* **ABOUT THIS EXERCISE**
Exactly and only the lines from the first entry through the line with "If you go the second" should be copied, both ends included, with no pictures.

* **EXERCISE INPUT**
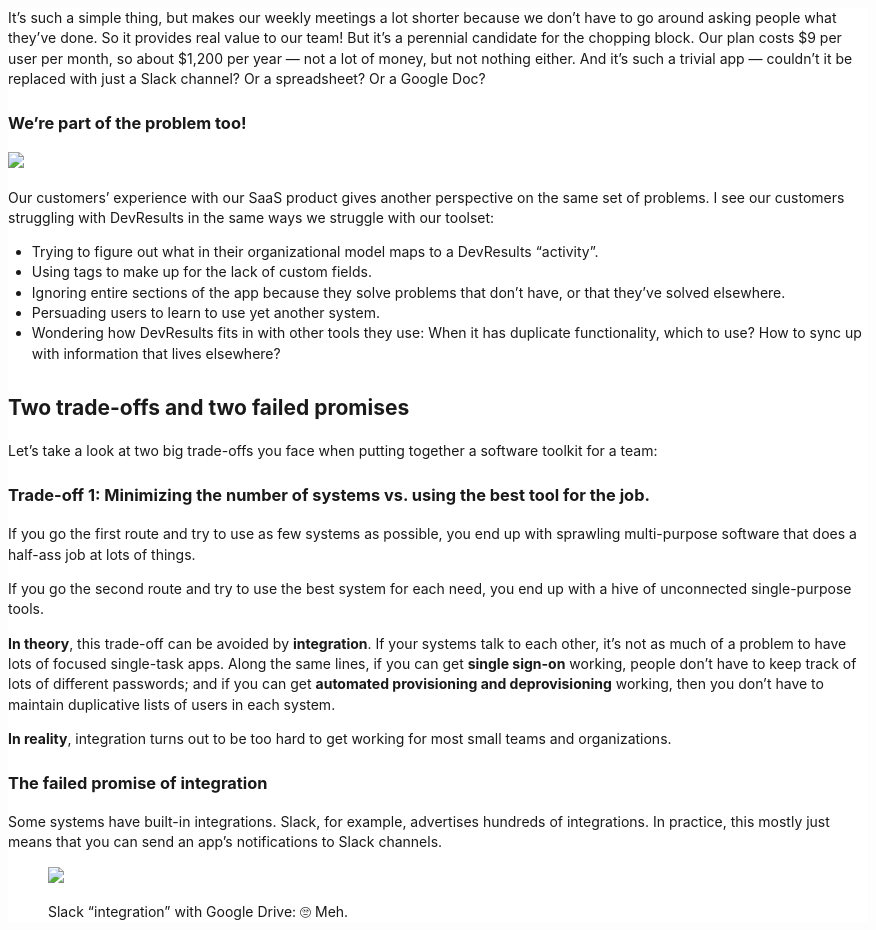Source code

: It’s such a simple thing, but makes our weekly meetings a lot shorter because we don’t have to go around asking people what they’ve done. So it provides real value to our team! But it’s a perennial candidate for the chopping block. Our plan costs $9 per user per month, so about $1,200 per year — not a lot of money, but not nothing either. And it’s such a trivial app — couldn’t it be replaced with just a Slack channel? Or a spreadsheet? Or a Google Doc?

### We’re part of the problem too!

![](/images/posts/puzzle/9.png)

Our customers’ experience with our SaaS product gives another perspective on the same set of problems. I see our customers struggling with DevResults in the same ways we struggle with our toolset:

- Trying to figure out what in their organizational model maps to a DevResults “activity”.
- Using tags to make up for the lack of custom fields.
- Ignoring entire sections of the app because they solve problems that don’t have, or that they’ve solved elsewhere.
- Persuading users to learn to use yet another system.
- Wondering how DevResults fits in with other tools they use: When it has duplicate functionality, which to use? How to sync up with information that lives elsewhere?

## Two trade-offs and two failed promises

Let’s take a look at two big trade-offs you face when putting together a software toolkit for a team:

### **Trade-off 1: Minimizing the number of systems vs. using the best tool for the job**.

If you go the first route and try to use as few systems as possible, you end up with sprawling multi-purpose software that does a half-ass job at lots of things.

If you go the second route and try to use the best system for each need, you end up with a hive of unconnected single-purpose tools.

**In theory**, this trade-off can be avoided by **integration**. If your systems talk to each other, it’s not as much of a problem to have lots of focused single-task apps. Along the same lines, if you can get **single sign-on** working, people don’t have to keep track of lots of different passwords; and if you can get **automated provisioning and deprovisioning** working, then you don’t have to maintain duplicative lists of users in each system.

**In reality**, integration turns out to be too hard to get working for most small teams and organizations.

### The failed promise of integration

Some systems have built-in integrations. Slack, for example, advertises hundreds of integrations. In practice, this mostly just means that you can send an app’s notifications to Slack channels.

<figure class='figure-md image-b'>

![](/images/posts/puzzle/10.gif)

Slack “integration” with Google Drive: 🙄 Meh.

* **SOLUTION TO THIS EXERCISE**
Source code

: It’s such a simple thing, but makes our weekly meetings a lot shorter because we don’t have to go around asking people what they’ve done. So it provides real value to our team! But it’s a perennial candidate for the chopping block. Our plan costs $9 per user per month, so about $1,200 per year — not a lot of money, but not nothing either. And it’s such a trivial app — couldn’t it be replaced with just a Slack channel? Or a spreadsheet? Or a Google Doc?

### We’re part of the problem too!

![](/images/posts/puzzle/9.png)

Our customers’ experience with our SaaS product gives another perspective on the same set of problems. I see our customers struggling with DevResults in the same ways we struggle with our toolset:

- Trying to figure out what in their organizational model maps to a DevResults “activity”.
- Using tags to make up for the lack of custom fields.
- Ignoring entire sections of the app because they solve problems that don’t have, or that they’ve solved elsewhere.
- Persuading users to learn to use yet another system.
- Wondering how DevResults fits in with other tools they use: When it has duplicate functionality, which to use? How to sync up with information that lives elsewhere?

## Two trade-offs and two failed promises

Let’s take a look at two big trade-offs you face when putting together a software toolkit for a team:

### **Trade-off 1: Minimizing the number of systems vs. using the best tool for the job**.

If you go the first route and try to use as few systems as possible, you end up with sprawling multi-purpose software that does a half-ass job at lots of things.

If you go the second route and try to use the best system for each need, you end up with a hive of unconnected single-purpose tools.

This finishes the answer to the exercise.